__Task directions__: Tally the lines of the entries in which the string "Sciences" occurs, and say only how many.

*** Records to process Section Begins ***

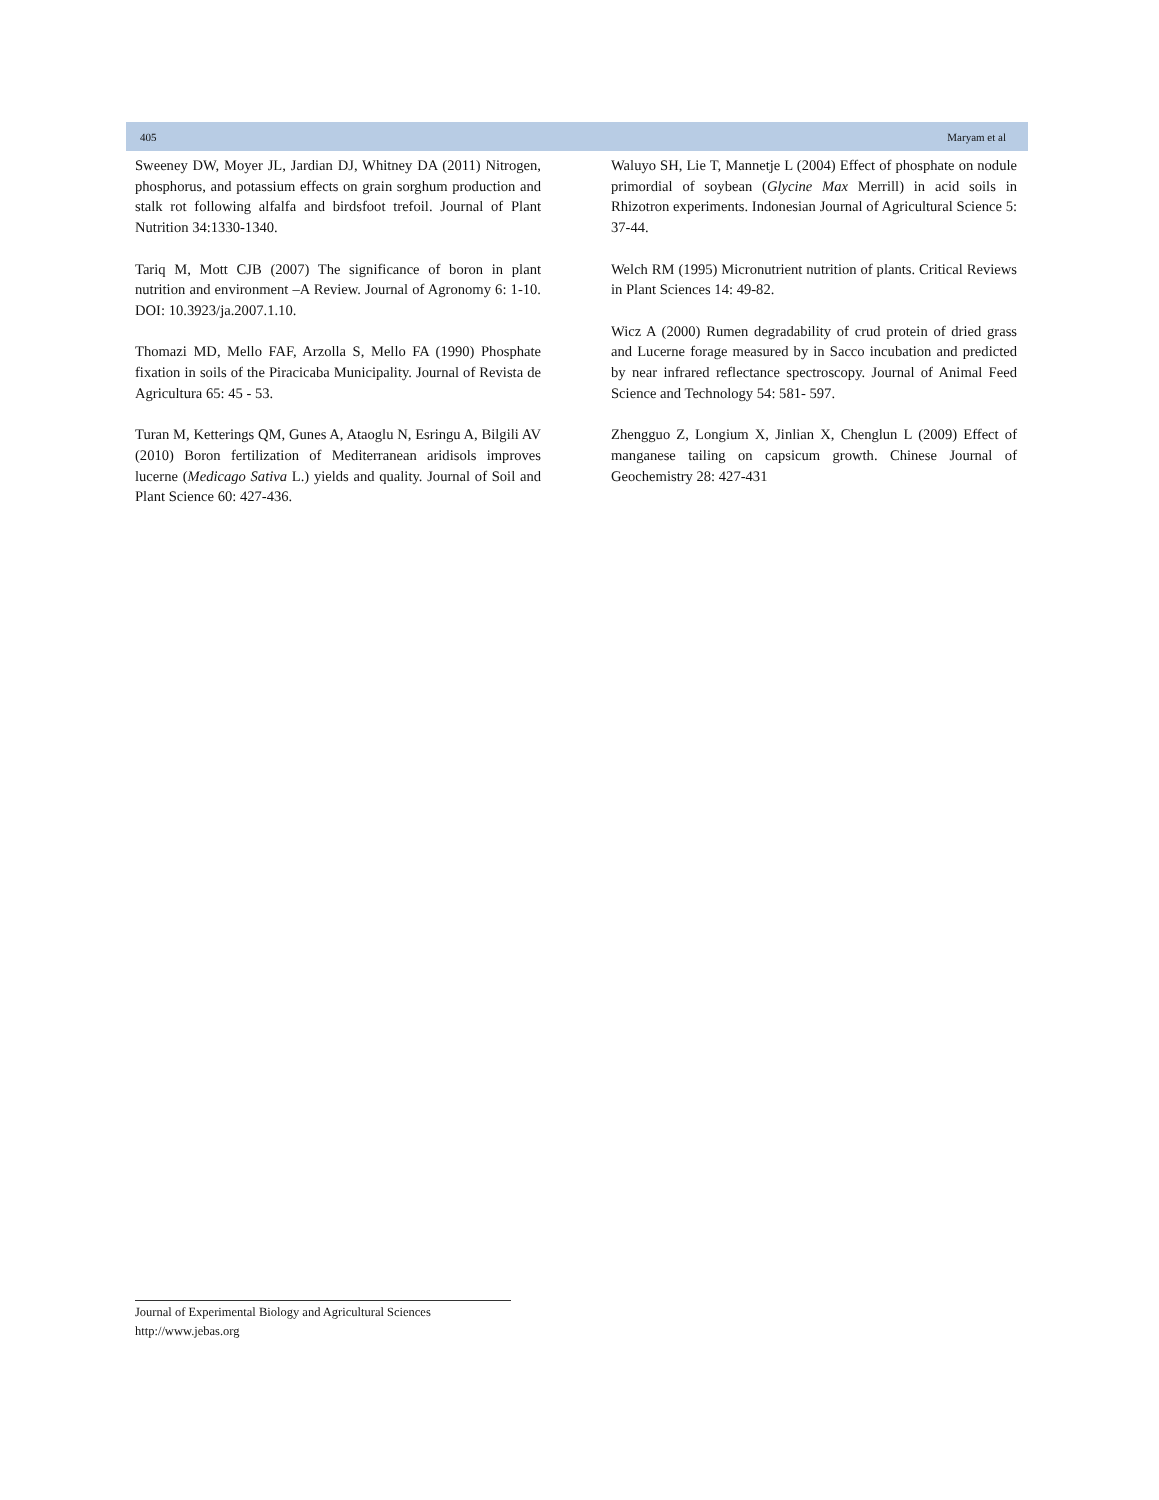405 Maryam et al
Sweeney DW, Moyer JL, Jardian DJ, Whitney DA (2011) Nitrogen, phosphorus, and potassium effects on grain sorghum production and stalk rot following alfalfa and birdsfoot trefoil. Journal of Plant Nutrition 34:1330-1340.
Tariq M, Mott CJB (2007) The significance of boron in plant nutrition and environment –A Review. Journal of Agronomy 6: 1-10. DOI: 10.3923/ja.2007.1.10.
Thomazi MD, Mello FAF, Arzolla S, Mello FA (1990) Phosphate fixation in soils of the Piracicaba Municipality. Journal of Revista de Agricultura 65: 45 - 53.
Turan M, Ketterings QM, Gunes A, Ataoglu N, Esringu A, Bilgili AV (2010) Boron fertilization of Mediterranean aridisols improves lucerne (Medicago Sativa L.) yields and quality. Journal of Soil and Plant Science 60: 427-436.
Waluyo SH, Lie T, Mannetje L (2004) Effect of phosphate on nodule primordial of soybean (Glycine Max Merrill) in acid soils in Rhizotron experiments. Indonesian Journal of Agricultural Science 5: 37-44.
Welch RM (1995) Micronutrient nutrition of plants. Critical Reviews in Plant Sciences 14: 49-82.
Wicz A (2000) Rumen degradability of crud protein of dried grass and Lucerne forage measured by in Sacco incubation and predicted by near infrared reflectance spectroscopy. Journal of Animal Feed Science and Technology 54: 581- 597.
Zhengguo Z, Longium X, Jinlian X, Chenglun L (2009) Effect of manganese tailing on capsicum growth. Chinese Journal of Geochemistry 28: 427-431
Journal of Experimental Biology and Agricultural Sciences
http://www.jebas.org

*** Records to process Section Ends ***

__Answer box__: 2